Sri Lankan politician (1957–2023)

Mohamed Najeeb Abdul Majeed (நஜீப் அப்துல் மஜீத்; 1 January 1957 – 22 December 2023), was a Sri Lankan politician, former Member of Parliament and former Chief Minister of Eastern Province.

==Early life and family==
Majeed was born on 1 January 1957. He was the son of A. L. Abdul Majeed, was Member of Parliament for Mutur from 1960 to 1977 and Deputy Minister of Information and Broadcasting. He was educated at Kinniya Central College, Zahira College, Gampola and St. John's Academy, Jaffna.

Majeed then moved to Colombo and became a junior executive at a shipping company. His father was assassinated on 14 November 1987, allegedly by the rebel Liberation Tigers of Tamil Eelam. Majeed returned to Kinniya to take on his father's political mantle.

Majeed died on 22 December 2023 at the age of 66 while receiving treatments at a private hospital in Colombo.

==Political career==
Majeed contested the 1989 parliamentary election as one of the Sri Lanka Freedom Party's candidates in Trincomalee District but failed to get elected. In 1993 he became chairman of Kinniya Divisional Council. Majeed joined the Sri Lanka Muslim Congress (SLMC) in 1994 and contested the 1994 parliamentary election as one of its candidates in Trincomalee District. He was elected to Parliament as the sole SLMC representative from Trincomalee District. The SLMC contested the 2000 parliamentary election as part of the People's Alliance (PA) in Trincomalee District. Majeed was re-elected, this time as a People's Alliance candidate. He was appointed Deputy Minister of Post and Telecommunications.

The SLMC-PA alliance crumbled in 2001, and the SLMC joined the opposition United National Front. Majeed failed to get re-elected in Trincomalee District at the 2001 parliamentary election as a UNF candidate.
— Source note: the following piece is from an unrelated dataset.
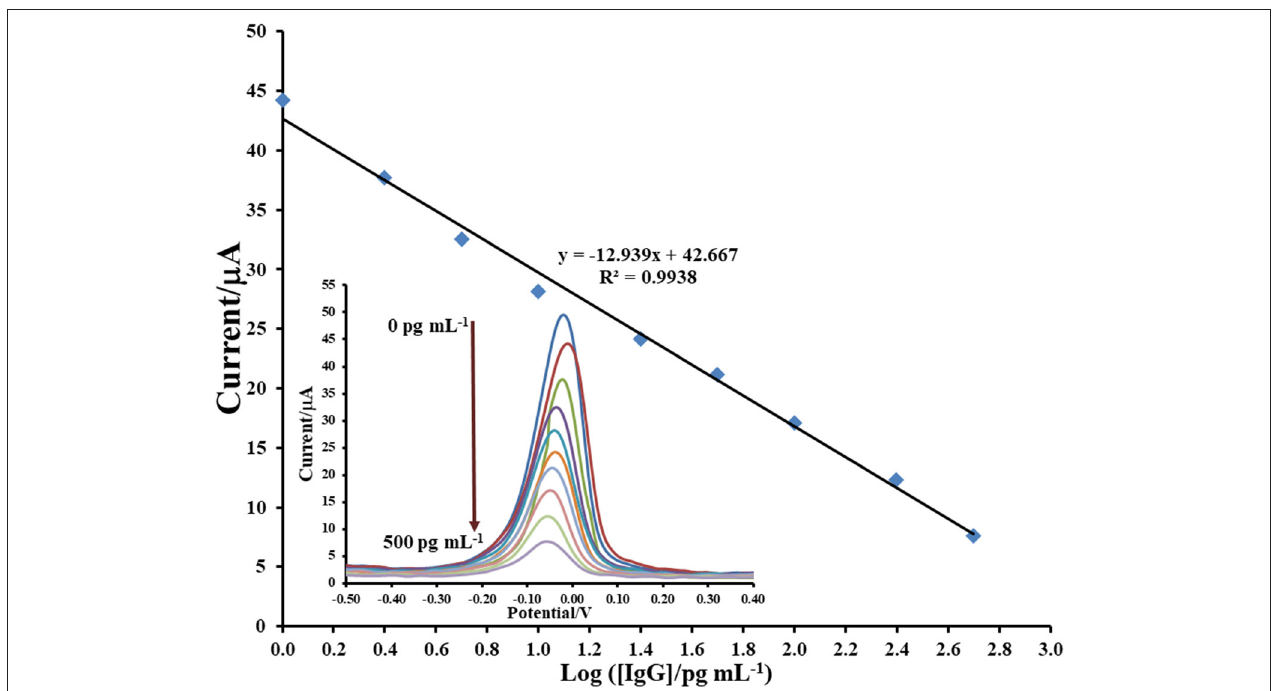
FIGURE 6 | Sensograms and corresponding calibration curve for label-free immunosensing of human IgG using Cu(II)/GO-modified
The SLMC contested the 2004 parliamentary election on its own in Trincomalee District. Majeed re-entered Parliament as the sole SLMC representative from Trincomalee District. Then the SLMC suffered a series of rebellions and splits and on 30 May 2004 Majeed was expelled from the SLMC. In October 2004 Majeed was appointed Minister for Trincomalee District Rehabilitation and Development. Majeed then joined two parties formed by former SLMC members, firstly the National Congress led by A. L. M. Athaullah and then the All Ceylon Muslim Congress led by Rishad Bathiudeen. In 2007 he re-joined the SLFP. Majeed was appointed Non-Cabinet Minister of Co-operatives in January 2007.

Majeed contested the 2010 parliamentary election as one of the United People's Freedom Alliance's candidates in Trincomalee District but failed to get re-elected after coming third amongst the UPFA candidates. He was then appointed Presidential Coordinator for the Trincomalee District and SLFP organiser for Mutur Electoral Division.

In the 2012 provincial council election, as one of the UPFA's candidates in Trincomalee District, Majeed was elected to the Eastern Provincial Council (EPC). The UPFA became the largest group on the EPC but didn't have a majority. After some horse trading, an agreement was reached between the UPFA and SLMC which allowed the UPFA to form an administration with the support of the SLMC. Under the agreement between the UPFA and SLMC, a UPFA nominee would serve as Chief Minister for two and half years after a which a SLMC nominee would become Chief Minister. Majeed was appointed Chief Minister by Governor Mohan Wijewickrama and was sworn in on 18 September 2012 in Colombo in front of President Mahinda Rajapaksa.